LiveJournal Censorship and Invasion of Privacy For the Win!

Jan 18, 2008 13:16

I find the "This content is for adults!" cut-tag thing deeply creepy.

Or rather - I found it slightly bizarre and off-putting, until I went looking for an awesome SGA story in which the central conflict was built around government control and invasion of the private lives of our boys...and discovered that it was behind one of those self-censoring tags.

The fine taste of irony that flavored my subsequent reading of the story didn't ruin it (it was too good for that), but it sure did shake up my sense of the author's relationship to her text. And the more I thought about it...well - that's when I started being creeped out by a system in which we self-identify as pornographers.

I do recognize that MAYBE the intent is to give LJ a way to say - we warned you! to anyone who complains about content, AND at best it would give the owner of an individual journal the same line of defense...but I don't see how that defense is going to be any stronger then the current MPAA ratings system which is already commonly used, and which utilizes an existing cultural vocabulary.

And on the other hand...it's sure going to make targets for future purges a little easier to identify, isn't it?

Continuing along those lines, I looked around the community which searches LJ for journals, content, keywords and what have you, and THAT was WAY creepy, because of course I searched for myself immediately, and found a bunch of people I've never met quoting a snotty question I asked in an admin journal, back during Strike Through.

I am pretty careful about not writing things in LJ which connect too solidly to my real identity - but I realized that I have also been counting quite heavily on the anonymity of volume.

Back when the internets first burst into my life, the false sense of safety came from the organic cultural limitations on its use. (Circular logic at best, but - I was an un-threatening smart, geeky girl - just like the other people who were attracted to and had access to the places I frequented - so the people reading the things I wrote self-limited themselves into a sympathetic jury of my peers).

Now the net is so big that it seems that no one could ever possibly find me except by accident - so the chances of trouble coming from this journal are no greater than the daily risk I run of getting mugged on the street. Sure, it could happen - but probably not - and if it did, it would have very little to do with me as Me.

I was talking to glendaglamazon the other day, and I told her that I very much feel that LiveJournal is a big dark empty cave, and when I post things, I am scrawling on the walls, writing ideas and stories that only an imaginary audience will see. She gently suggested that if I wasn't such a freakshow, her introducing me to a number of LJ friends live and in person would have shaken that up - and she's not wrong - but my id just hasn't made the leap.

See, although as time has gone on, I have done a tiny bit of social networking here, I still mostly show up for the fic. And by fic I mean porn. Or sometimes, just discussion about porn/fic/SGA. So my sex drive is what powers my relationship to LJ, to fic, and to all you ladies (and let me tell you just how pleased Sanboy was when I meta-ed myself to the statement that I am involved in a vast, spiraling - international! - network of cyber-sexual relationships with a bunch of smart chicks. It's like all his lesbian dreams have almost come true!) And my sex drive feels private - a feeling which colors what I think about the content of this journal - even though I am not locking or guarding the content in any way.
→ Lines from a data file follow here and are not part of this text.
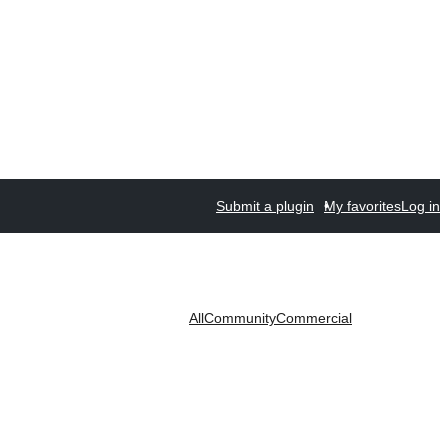
Submit a plugin
My favorites
Log in
All
Community
Commercial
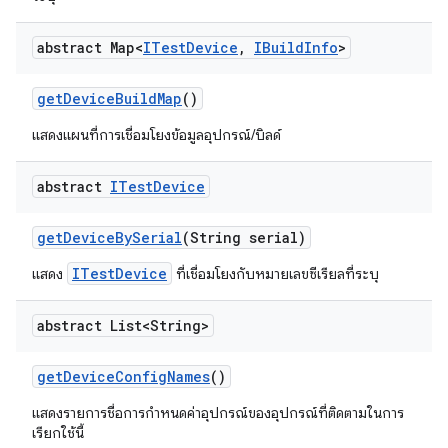
abstract Map<
ITest
Device
,
IBuild
Info
>
get
Device
Build
Map
()
แสดงแผนที่การเชื่อมโยงข้อมูลอุปกรณ์/บิลด์
abstract
ITest
Device
get
Device
By
Serial
(String serial)
ITestDevice
แสดง
ที่เชื่อมโยงกับหมายเลขซีเรียลที่ระบุ
abstract List<String>
get
Device
Config
Names
()
แสดงรายการชื่อการกำหนดค่าอุปกรณ์ของอุปกรณ์ที่ติดตามในการ
เรียกใช้นี้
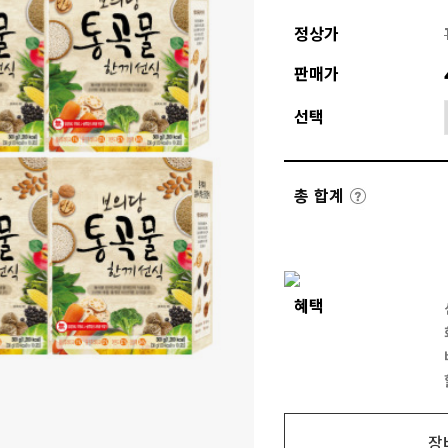
정상가
판매가
선택
총 합계
혜택
장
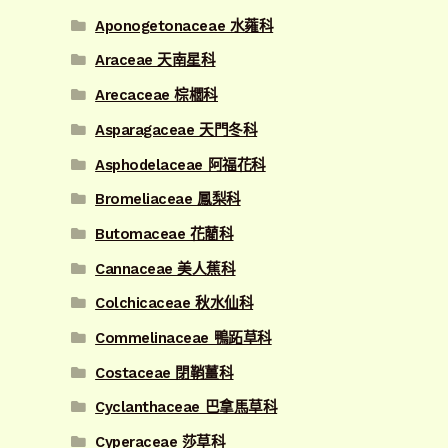
Aponogetonaceae 水蕹科
Araceae 天南星科
Arecaceae 棕櫚科
Asparagaceae 天門冬科
Asphodelaceae 阿福花科
Bromeliaceae 鳳梨科
Butomaceae 花藺科
Cannaceae 美人蕉科
Colchicaceae 秋水仙科
Commelinaceae 鴨跖草科
Costaceae 閉鞘薑科
Cyclanthaceae 巴拿馬草科
Cyperaceae 莎草科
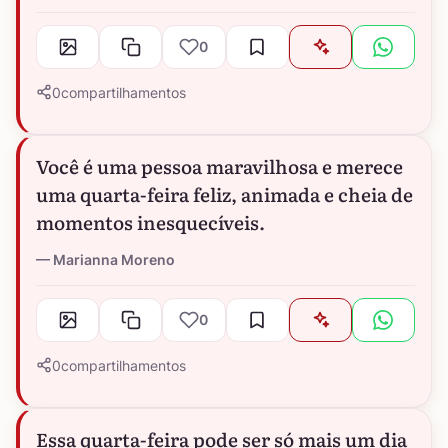
0
0
compartilhamentos
Você é uma pessoa maravilhosa e merece
uma quarta-feira feliz, animada e cheia de
momentos inesquecíveis.
Marianna Moreno
0
0
compartilhamentos
Essa quarta-feira pode ser só mais um dia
Presumably, if you find your way here, you are interested in the same kind of things that I dig - if you're not, you'll never show (or if you do pop your head in for a minute, you won't stick around long enough to matter).

Posting and public discussions of sex-stories aside...(and when I say "aside" I mean I think I will return later to wonder aloud if part of our interest in slash comes from the way it is sexy and intimate yet distanced in some way from what most of us have personally experienced - and so allows us to maintain a shield of privacy over our actual sex-lives) - I also discovered something else!

I have been working hard to remain unspoiled for this season of SGA. I'm not really sure why - I was a GIGANTIC spoiler whore when I watched the X-Files... Maybe there is something about the delighted surprise that Space Gays on Crack often inspires in me...it's like I want it to remain pure. I want to be surprised right along with John when Caldwell and Ellis tell him that all he has to do to be promoted to full-bird is shave his head.

Anyway - I didn't read some of helenish's posts earlier in the season, because her cut-tags were all "Get Your Red Hot Spoilers Here" - but one of the links on the creepy search site showed me this!

The answer to the implicit question in her post, and, indeed, the actual point of this one is:

The pre-blowjob growl came at 24:20, and the other thing came at 26:46.

So - censorship, stalking and invasion of privacy FTW! The tools of oppression have just served to enable my big gay love for John and Rodney, and my ability to share that love with others! Hooray! Now lets get back to the porn.